One consequence of this strategy is that large insurers themselves may not pay all that much attention to costs so long as they've arranged a decent discount for themselves, largely because they've long been able to pass costs along in the form of higher premiums. Which, of course, fuels the insane levels of medical-cost inflation that are largely responsible for many of the healthcare system's problems here in the U.S. (Joe points out in a followup post that this has been a problem for Medicare in the past as well, although more recent changes in Medicare reimbursement have made it harder to game the system this way. He also notes that Tenet argues that it's mended its ways as well.)
Joe's point is essentially that insurers should be a whole lot smarter about this situation than they are right now. And, of course, they may not have much choice, as their ability to keep raising premiums is sharply constrained by the fact that fewer and fewer employers can afford them -- a situation likely to get a whole lot worse if we do enter a deep recession thanks to the financial crisis.

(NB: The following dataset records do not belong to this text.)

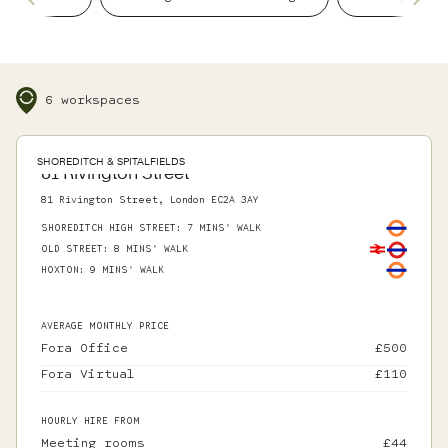
details, so you can focus on what matters.
6 workspaces
SHOREDITCH & SPITALFIELDS
81 Rivington Street
81 Rivington Street, London EC2A 3AY
SHOREDITCH HIGH STREET
:
7 MINS' WALK
OLD STREET
:
8 MINS' WALK
HOXTON
:
9 MINS' WALK
AVERAGE MONTHLY PRICE
Fora Office
£
500
Fora Virtual
£
110
HOURLY HIRE FROM
Meeting rooms
£
44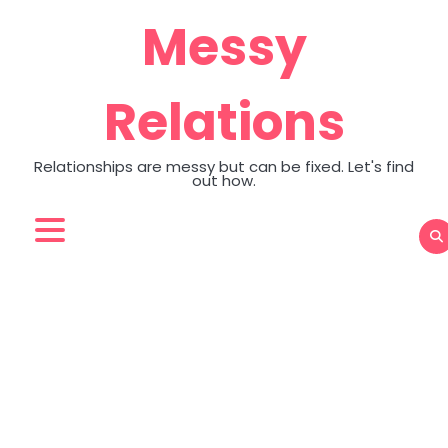
Skip
Messy
to
content
Relations
Relationships are messy but can be fixed. Let's find
out how.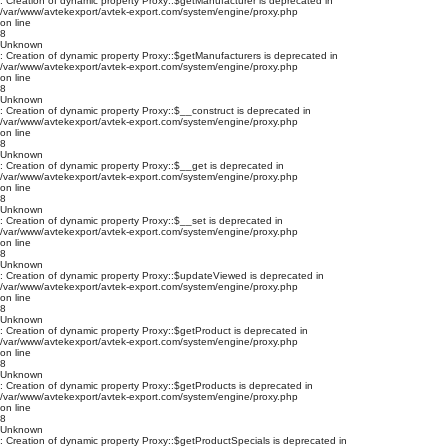
: Creation of dynamic property Proxy::$getManufacturer is deprecated in
/var/www/avtekexport/avtek-export.com/system/engine/proxy.php
on line
8
Unknown
: Creation of dynamic property Proxy::$getManufacturers is deprecated in
/var/www/avtekexport/avtek-export.com/system/engine/proxy.php
on line
8
Unknown
: Creation of dynamic property Proxy::$__construct is deprecated in
/var/www/avtekexport/avtek-export.com/system/engine/proxy.php
on line
8
Unknown
: Creation of dynamic property Proxy::$__get is deprecated in
/var/www/avtekexport/avtek-export.com/system/engine/proxy.php
on line
8
Unknown
: Creation of dynamic property Proxy::$__set is deprecated in
/var/www/avtekexport/avtek-export.com/system/engine/proxy.php
on line
8
Unknown
: Creation of dynamic property Proxy::$updateViewed is deprecated in
/var/www/avtekexport/avtek-export.com/system/engine/proxy.php
on line
8
Unknown
: Creation of dynamic property Proxy::$getProduct is deprecated in
/var/www/avtekexport/avtek-export.com/system/engine/proxy.php
on line
8
Unknown
: Creation of dynamic property Proxy::$getProducts is deprecated in
/var/www/avtekexport/avtek-export.com/system/engine/proxy.php
on line
8
Unknown
: Creation of dynamic property Proxy::$getProductSpecials is deprecated in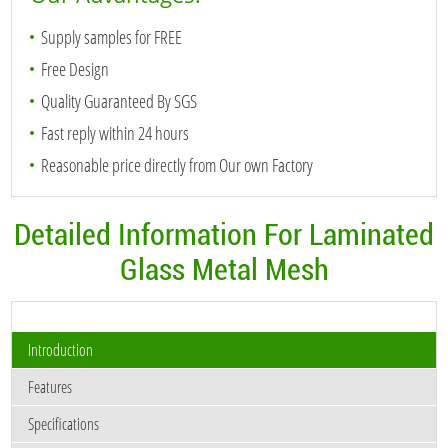
Supply samples for FREE
Free Design
Quality Guaranteed By SGS
Fast reply within 24 hours
Reasonable price directly from Our own Factory
Detailed Information For Laminated
Glass Metal Mesh
Introduction
Features
Specifications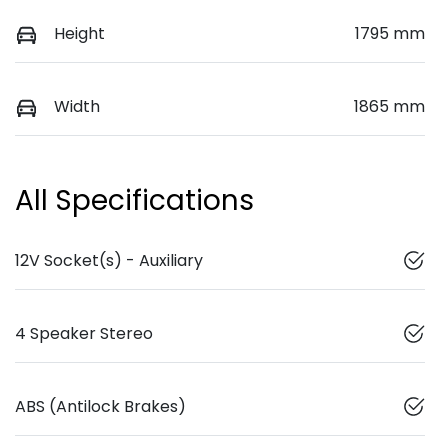
Height
1795 mm
Width
1865 mm
All Specifications
12V Socket(s) - Auxiliary
4 Speaker Stereo
ABS (Antilock Brakes)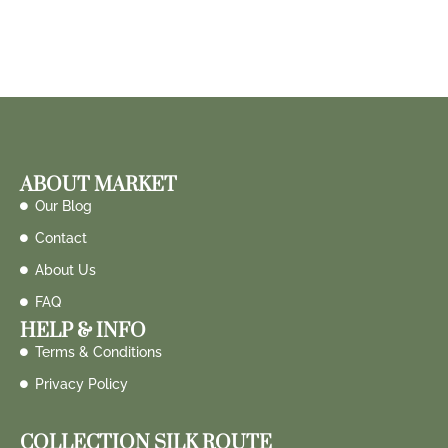
ABOUT MARKET
Our Blog
Contact
About Us
FAQ
HELP & INFO
Terms & Conditions
Privacy Policy
COLLECTION SILK ROUTE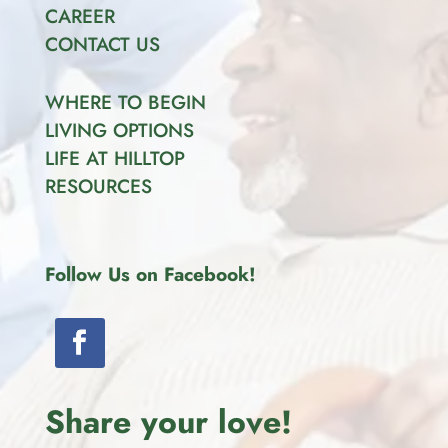
CAREER
CONTACT US
WHERE TO BEGIN
LIVING OPTIONS
LIFE AT HILLTOP
RESOURCES
Follow Us on Facebook!
Share your love!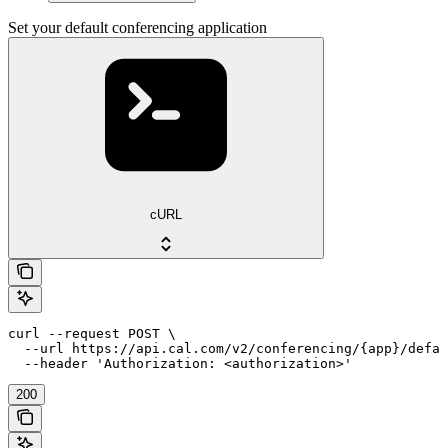
Set your default conferencing application
cURL
curl --request POST \

  --url https://api.cal.com/v2/conferencing/{app}/defau
  --header 'Authorization: <authorization>'
200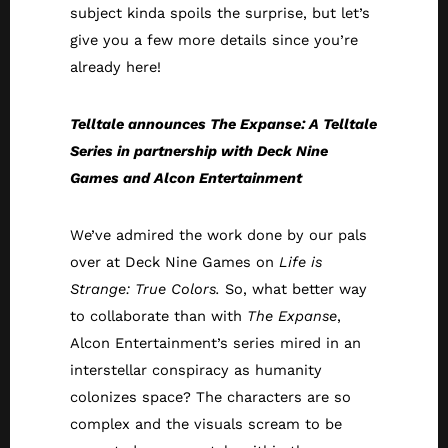
subject kinda spoils the surprise, but let’s
give you a few more details since you’re
already here!
Telltale announces The Expanse: A Telltale
Series in partnership with Deck Nine
Games and Alcon Entertainment
We’ve admired the work done by our pals
over at Deck Nine Games on
Life is
Strange: True Colors.
So, what better way
to collaborate than with
The Expanse
,
Alcon Entertainment’s series mired in an
interstellar conspiracy as humanity
colonizes space? The characters are so
complex and the visuals scream to be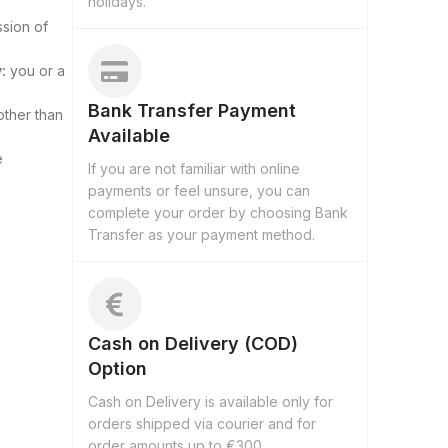
holidays.
ssion of
:
you or a
Bank Transfer Payment
other than
Available
e
If you are not familiar with online
payments or feel unsure, you can
complete your order by choosing Bank
Transfer as your payment method.
Cash on Delivery (COD)
Option
Cash on Delivery is available only for
orders shipped via courier and for
order amounts up to €300.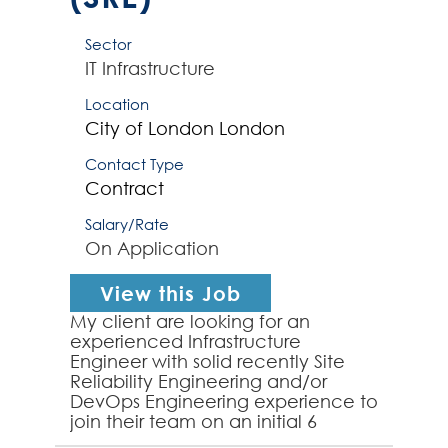
Sector
IT Infrastructure
Location
City of London
London
Contact Type
Contract
Salary/Rate
On Application
View this Job
My client are looking for an
experienced Infrastructure
Engineer with solid recently Site
Reliability Engineering and/or
DevOps Engineering experience to
join their team on an initial 6
month contract. The successful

More broadly, of course, opaque pricing has several other nasty consequences, not least for folks with high-deductible health plans who aren't able to figure out in advance what their treatment will actualy cost them. It also makes it all but impossible for hospitals to compete with each other on a cost-benefit basis, since it's as hard for rivals to figure out each other's pricing strategies as it is for anyone else. There have been some recent efforts at some health systems to make their pricing a bit more transparent, but such moves are still way too few and far between to have had much impact yet.
For what it's worth, Joe thinks the downturn will accelerate efforts to reform the health-insurance market, possibly by banning medical underwriting and imposing community rating on a nationwide basis -- two moves that, at least in principle, would force insurers to compete more on cost and quality of care than on how well they can avoid covering sick people with high medical costs. He also suggests that more drastic changes to Medicare reimbursement may also be coming down the pike, although it's not clear to me what shape those reforms might take.